(WHAT THE EXERCISE ASKS)
Copy out all lines of the listing below that hold "aged".

─── EXERCISE INPUT ───

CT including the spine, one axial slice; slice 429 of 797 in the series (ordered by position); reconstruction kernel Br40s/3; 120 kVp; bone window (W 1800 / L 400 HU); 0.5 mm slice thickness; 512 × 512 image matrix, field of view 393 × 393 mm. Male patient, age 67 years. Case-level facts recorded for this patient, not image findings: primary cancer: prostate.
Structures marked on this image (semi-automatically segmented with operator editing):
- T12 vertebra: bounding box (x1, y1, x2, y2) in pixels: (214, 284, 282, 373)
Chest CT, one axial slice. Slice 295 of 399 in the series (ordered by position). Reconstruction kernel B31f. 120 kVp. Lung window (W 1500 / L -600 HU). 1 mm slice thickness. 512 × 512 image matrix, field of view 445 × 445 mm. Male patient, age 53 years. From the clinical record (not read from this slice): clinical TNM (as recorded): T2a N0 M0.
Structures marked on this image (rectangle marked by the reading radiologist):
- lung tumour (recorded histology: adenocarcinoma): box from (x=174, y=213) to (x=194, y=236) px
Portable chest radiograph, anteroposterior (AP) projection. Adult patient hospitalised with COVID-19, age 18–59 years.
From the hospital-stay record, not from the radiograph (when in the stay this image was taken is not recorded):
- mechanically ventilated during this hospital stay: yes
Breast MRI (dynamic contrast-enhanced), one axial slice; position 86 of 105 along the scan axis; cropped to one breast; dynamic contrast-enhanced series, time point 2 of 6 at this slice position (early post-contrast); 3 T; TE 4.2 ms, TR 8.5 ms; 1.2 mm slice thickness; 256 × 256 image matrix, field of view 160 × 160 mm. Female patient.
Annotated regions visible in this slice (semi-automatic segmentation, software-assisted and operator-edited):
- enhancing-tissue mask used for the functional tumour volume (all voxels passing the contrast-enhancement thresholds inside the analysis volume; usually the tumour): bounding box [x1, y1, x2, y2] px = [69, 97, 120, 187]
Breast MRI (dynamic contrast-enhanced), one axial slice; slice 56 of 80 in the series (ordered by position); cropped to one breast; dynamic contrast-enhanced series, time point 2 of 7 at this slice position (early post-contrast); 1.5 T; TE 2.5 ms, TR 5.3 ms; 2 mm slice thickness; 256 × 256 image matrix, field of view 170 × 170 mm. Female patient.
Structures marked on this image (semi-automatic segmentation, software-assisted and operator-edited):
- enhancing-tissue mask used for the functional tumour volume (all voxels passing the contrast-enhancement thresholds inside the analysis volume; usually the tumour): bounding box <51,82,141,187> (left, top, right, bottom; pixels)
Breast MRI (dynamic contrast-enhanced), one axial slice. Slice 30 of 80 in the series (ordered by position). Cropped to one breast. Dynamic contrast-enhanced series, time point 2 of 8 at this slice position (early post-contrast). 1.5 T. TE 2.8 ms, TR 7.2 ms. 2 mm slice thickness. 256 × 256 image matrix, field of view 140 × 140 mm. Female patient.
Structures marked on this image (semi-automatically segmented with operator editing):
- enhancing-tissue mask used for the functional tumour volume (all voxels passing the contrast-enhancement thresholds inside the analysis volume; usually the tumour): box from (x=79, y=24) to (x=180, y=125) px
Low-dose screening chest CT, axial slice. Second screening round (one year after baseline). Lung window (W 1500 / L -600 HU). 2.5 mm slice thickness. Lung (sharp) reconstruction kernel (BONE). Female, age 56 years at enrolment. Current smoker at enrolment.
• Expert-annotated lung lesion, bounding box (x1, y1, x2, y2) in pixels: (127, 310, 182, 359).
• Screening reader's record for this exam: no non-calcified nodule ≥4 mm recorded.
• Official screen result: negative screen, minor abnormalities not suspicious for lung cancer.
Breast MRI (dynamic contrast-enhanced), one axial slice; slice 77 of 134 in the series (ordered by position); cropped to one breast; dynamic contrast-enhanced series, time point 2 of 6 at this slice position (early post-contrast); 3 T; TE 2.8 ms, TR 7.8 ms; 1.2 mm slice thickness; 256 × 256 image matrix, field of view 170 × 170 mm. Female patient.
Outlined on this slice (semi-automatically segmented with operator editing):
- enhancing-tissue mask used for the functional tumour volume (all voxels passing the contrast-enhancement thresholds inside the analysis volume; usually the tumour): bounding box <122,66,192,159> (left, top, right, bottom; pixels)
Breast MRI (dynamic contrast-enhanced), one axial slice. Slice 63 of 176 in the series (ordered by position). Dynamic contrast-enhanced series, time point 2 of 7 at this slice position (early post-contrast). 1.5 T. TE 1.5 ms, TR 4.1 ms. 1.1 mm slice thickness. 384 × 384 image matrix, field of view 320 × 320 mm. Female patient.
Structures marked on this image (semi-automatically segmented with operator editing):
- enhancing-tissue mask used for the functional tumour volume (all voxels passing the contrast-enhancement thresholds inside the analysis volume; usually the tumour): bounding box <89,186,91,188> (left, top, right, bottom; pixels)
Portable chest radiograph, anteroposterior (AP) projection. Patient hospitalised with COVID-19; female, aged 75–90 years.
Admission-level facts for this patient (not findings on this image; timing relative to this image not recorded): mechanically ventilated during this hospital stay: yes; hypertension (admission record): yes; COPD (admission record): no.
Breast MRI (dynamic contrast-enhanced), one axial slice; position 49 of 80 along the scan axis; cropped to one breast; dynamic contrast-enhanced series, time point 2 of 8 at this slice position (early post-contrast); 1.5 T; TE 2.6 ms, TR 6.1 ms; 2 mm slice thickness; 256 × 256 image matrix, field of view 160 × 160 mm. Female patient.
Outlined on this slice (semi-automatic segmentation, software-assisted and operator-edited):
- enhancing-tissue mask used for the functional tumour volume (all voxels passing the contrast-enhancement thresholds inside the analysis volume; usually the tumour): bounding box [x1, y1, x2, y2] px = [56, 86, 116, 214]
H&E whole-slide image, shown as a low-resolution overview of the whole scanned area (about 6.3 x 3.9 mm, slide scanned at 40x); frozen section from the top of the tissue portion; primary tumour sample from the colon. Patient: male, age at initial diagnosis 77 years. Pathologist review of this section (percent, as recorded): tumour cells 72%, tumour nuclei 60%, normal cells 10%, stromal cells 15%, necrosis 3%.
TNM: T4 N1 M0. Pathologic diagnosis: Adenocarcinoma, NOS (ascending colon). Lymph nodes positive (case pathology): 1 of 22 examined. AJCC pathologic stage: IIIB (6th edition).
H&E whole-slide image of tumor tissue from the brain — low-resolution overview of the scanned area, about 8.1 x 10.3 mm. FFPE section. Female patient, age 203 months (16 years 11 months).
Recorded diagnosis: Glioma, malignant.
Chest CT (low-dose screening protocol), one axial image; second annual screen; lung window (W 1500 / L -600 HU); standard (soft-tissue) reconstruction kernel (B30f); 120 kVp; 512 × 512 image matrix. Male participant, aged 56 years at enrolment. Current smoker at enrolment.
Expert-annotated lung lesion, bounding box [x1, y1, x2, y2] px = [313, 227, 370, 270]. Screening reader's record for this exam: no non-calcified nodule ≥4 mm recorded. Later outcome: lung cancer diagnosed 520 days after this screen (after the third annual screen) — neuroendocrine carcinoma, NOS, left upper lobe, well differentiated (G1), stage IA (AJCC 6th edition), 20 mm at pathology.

───

(WRITTEN REPLY)
Portable chest radiograph, anteroposterior (AP) projection. Patient hospitalised with COVID-19; female, aged 75–90 years.
Chest CT (low-dose screening protocol), one axial image; second annual screen; lung window (W 1500 / L -600 HU); standard (soft-tissue) reconstruction kernel (B30f); 120 kVp; 512 × 512 image matrix. Male participant, aged 56 years at enrolment. Current smoker at enrolment.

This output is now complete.